We ran the ad and enjoyed the response from friends especially some who worked at some of the local health food stores. With their help we widened the believability of the product. We made hanging cards to place in store refrigerated selves saying "Sorry, the last bottle of Money Milk has been sold. A fresh shipment is on order" and using an ad trade with a local screen printer we made Monkey Milk T-shirts to put up for sale at shops around town and to pass out for folks to wear.
We started running the ad week after week, adding the names of local stores and a promise of new products to come:
Folks started asking for it at the stores only to be told that the last bottle had been sold and that another order was on the way. Folks started calling the paper trying to find out how they could get in contact with The Monkey Ranch. These calls were always routed to my brother who would explain the that ads and payment arrived from a PO Box in Atlanta and we did not know how to get in touch with The Monkey Ranch. When one irate caller got upset with his inability to give her a straight answer she yell at him "you suck" to which he replied "Jesus, Lady that's sick. They milk em like cows—with sterilized machines." She hung up.
A few months later my brother and I were at a local bar having a drink when the latest issue of the paper was being looked over by a group of folks at a nearby table. A women at the table suddenly went "Yuck. Monkey Milk. That's disgusting". We had heard that kind of reaction before, but then a fella at the table spoke up told her that he had had it before and that it wasn't disgusting at all. In fact, he said it tasted great. As he promoted the virtues of Monkey Milk somebody else at the table jumped to his support and claimed that he too had it before and that it was OK. As the group decided that they all had to try it, we toasted each other to a job well done while trying to keep our laughter in check.
Over the years we continued to run the Monkey Milk ad from time to time. And there was a few months when a small beverage distributor actually wanted to produce and brand something called Monkey Milk, but those discussions never went anywhere—I think the idea of an actual product was just too silly. As time went by Monkey Milk just became a good story to tell.
And yet, in the wake of 2010 and as the 112th Congress comes to town Monkey Milk has been on my mind. While I like to think the the art of Humbug is just good clean fun, the truth is that the skills required to produce the humbug newspaper hoaxes of old—the one that were played for laughs and entertainment—have a dark side. They can also be used to create hoaxes with a very different goal than a shared laugh at a practical joke well played. These skills can be used to promote fear, ignorance, bigotry and smears.

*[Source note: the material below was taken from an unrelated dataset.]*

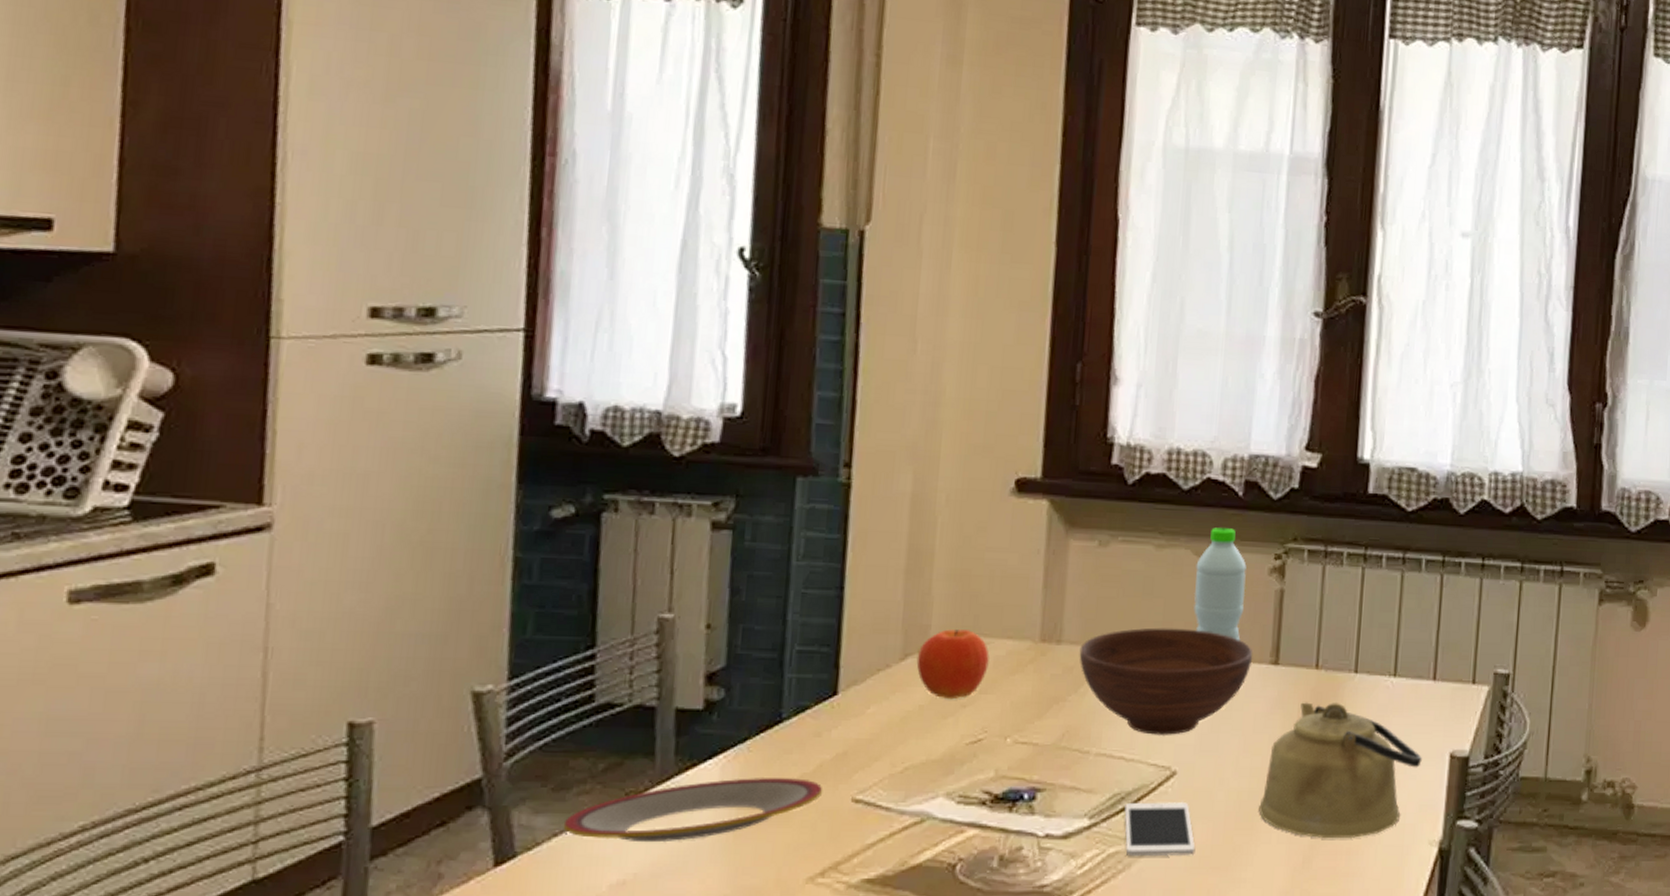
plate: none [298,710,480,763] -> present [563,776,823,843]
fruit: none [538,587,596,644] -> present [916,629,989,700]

When I listen to the rhetoric of the modern so-called Conservative movement, when I listen to the spin of the Republican Confederate Party and when I listen to or read their mighty wurlitzer of propaganda on Fox, wingnut radio and the online purveyors of wingnutopia it is clear that they are just selling Monkey Milk with a far bigger budget and no sense of humor. They offer an idea of a product that does not and never will exist and they get the gullible to tell their friend that it is real. All they offer is an endless hoax and a con that is completely without humor and joy. It is Humbug employed as a dark art and the Father of our modern American system, P.T. Barnum, must be spinning in his grave.